30 May 2013
Oil-rich Iraq should be a candidate for the sort of development seen in Dubai, Qatar and Saudi Arabia.
In the next in a series of articles reviewing if, how and when that might happen, David Rogers reviews the state of Iraq’s petroleum infrastructure.
In 1979, the year Saddam came to power, Iraq pumped 3.5 million barrels of oil a day, but has never achieved that level of output since.
The lowest point came shortly after the invasion when looters stole anything that could be carried and wrecked much of what could not, causing about $1 billion worth of damage and the oil industry’s Sunni managers to flee the country en masse.
Production fell to zero, and the population of a country with proven oil reserves of 153 billion barrels had to queue for hours to buy a few gallons of petrol imported from Kuwait.
Theoretically, oil presents Iraq with the means to tackle all of the economic problems created by war, sanctions, invasion, looting, corruption and incompetence.
And whereas Saddam’s regime spent its oil money on military adventures and state enterprises that were designed to shore up political support by employing many more workers than were actually needed, a future government has the opportunity to take more effective development decisions.
For example, last year the country exported crude oil worth an estimated $74 billion, accounting for 84% of total export earnings and 90% of government revenue, according to the CIA.
For the global construction industry, Iraq has the potential to become a virtually endless source of contracts, because there is a huge amount of remedial work still to be done.
Electricity generation is about six gigawatts less than demand.
A quarter of people surveyed by the UN in 2011 said they had potable water for less than two hours a day.
In March, the Lancet published an article that described how the healthcare system was struggling with major outbreaks of 19th century illnesses such as dysentery and cholera. It said 40% of the population had high blood pressure and 26% of children have stunted growth.
As for schools, two years ago the education committee of the Iraqi parliament reported that five million of the country’s 33 million people were illiterate, for which it blamed overcrowded classrooms and poor teaching.

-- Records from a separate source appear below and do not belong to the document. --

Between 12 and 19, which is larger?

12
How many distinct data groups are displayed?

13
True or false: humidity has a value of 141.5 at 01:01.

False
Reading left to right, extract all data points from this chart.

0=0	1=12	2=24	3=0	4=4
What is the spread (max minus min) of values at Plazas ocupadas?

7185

And in the residential sectors, Iraq is thought to have a huge repressed demand. Namir el Akabi, the chief executive of the Baghdad-based conglomorate Almco, told CNN in 2010 that Iraq has seen no major construction developments for four decades and that households are multiplying under the same roofs as newlyweds are forced to live with parents.
Promising balance sheet
The situation is changing.
This month Damac Properties, a Dubai-based developer, started work on a 26-storey luxury residential project called Princess Tower in Baghdad.
In March Abu Dhabi’s Bloom Properties signed a deal to build 40,000 housing units in the troubled Shia holy city of Karbala.

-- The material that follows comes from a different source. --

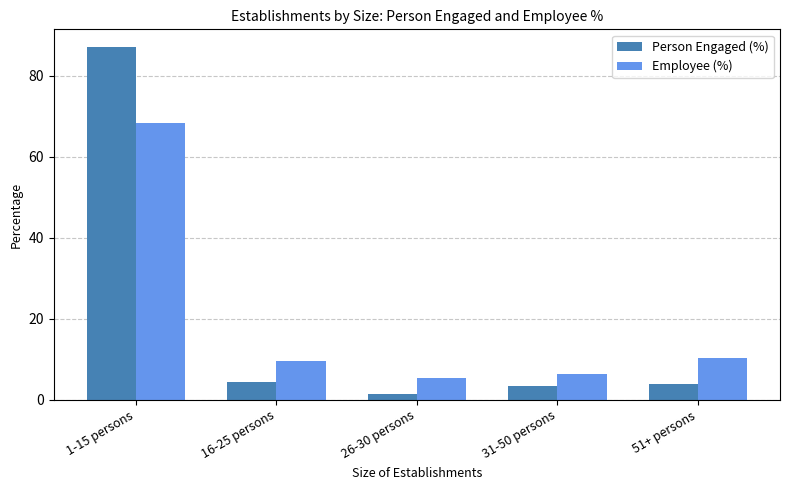

How many groups of bars are there?

5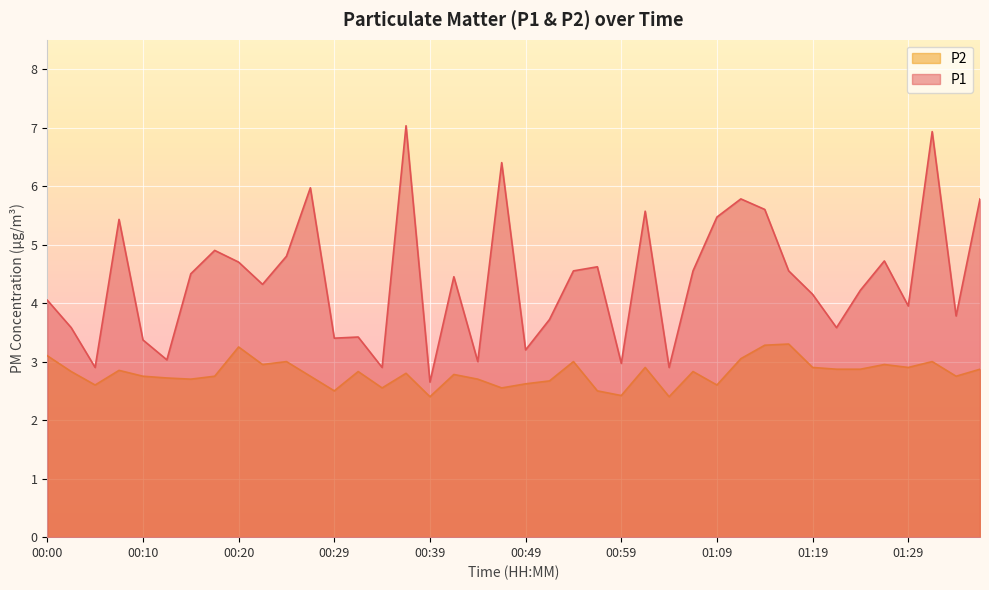

Reading left to right, transcribe all the data shown in this chart.

P1: 4.0	3.6	2.9	5.4	3.4	3.0	4.5	4.9	4.7	4.3	4.8	6.0	3.4	3.4	2.9	7.0	2.6	4.5	3.0	6.4	3.2	3.7	4.5	4.6	3.0	5.6	2.9	4.5	5.5	5.8	5.6	4.5	4.2	3.6	4.2	4.7	4.0	6.9	3.8	5.8
P2: 3.1	2.8	2.6	2.9	2.8	2.7	2.7	2.8	3.2	3.0	3.0	2.8	2.5	2.8	2.5	2.8	2.4	2.8	2.7	2.5	2.6	2.7	3.0	2.5	2.4	2.9	2.4	2.8	2.6	3.0	3.3	3.3	2.9	2.9	2.9	3.0	2.9	3.0	2.8	2.9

And last year Iraq signed a contract worth a stunning $7.75 billion with South Korea’s Hanwha Engineering & Construction company to build 100,000 housing units at Bismayah New City, on the outskirts of Baghdad. (More here.)
A hopeful investor walks to Iraq’s fledgling and heavily guarded stock exchange in Baghdad, 2011. (Credit: Mario Tama/Getty Images)
Glance at the balance sheet of Iraq Plc and you can see why investors are beginning to put their money into the country.
The economy grew 10% last year and is forecast to expand by a similar amount in 2013. Iraq also has a current account surplus of $21 billion.
And the persistent hope is that oil production will go up. At the giant Ramailah oil field in the south, 300 wells are to be sunk in the next five years .
Human factor
Clearly, Iraq could become prosperous, but from how it looks today that remains a best-case scenario.
The stated aim is to increase production to 10 million barrels a day by 2017. That will not be easy.
For one thing, key links of the infrastructure are missing, such as the Basra-Aqaba pipeline, handling capacity at Umm Qasr, the country’s only port, and the kit needed to pump the necessary volumes of seawater into the oil fields and force out the oil.
But as always in Iraq, the human factors present the biggest challenge.
A recent International Energy Agency report listed some of the deep improvements needed in institutions, human capacity, decision-making, legal and regulatory frameworks.
All that, however, overlooks the much more immediate and grave fact that the civil war that broke out between Sunni and Shia in 2005 was never extinguished, and has all but flared up again.
The UN says more than 700 people were killed in April, the highest monthly toll in almost five years. Bombings and shootings continue, leading to talk of a full-scale renewal of the civil war, and even of partition.
Most commentators agree that oil itself drives this instability, as the Sunni population fears it will be denied the jobs, public services and power that oil-prosperity brings.
Then there are unresolved issues over how the oil should be divided with the Kurds in the north – a "hydrocarbon law" setting out the division of the spoils was presented to the Iraqi parliament in 2007, and still has not been passed .
The future of Iraq as a country and a market for construction services is still a very long way from being resolved, and a very wide range of possibilities fan out from the present difficulties.
In the meantime, only the bravest firms will be writing Iraq into their medium-term business development plans.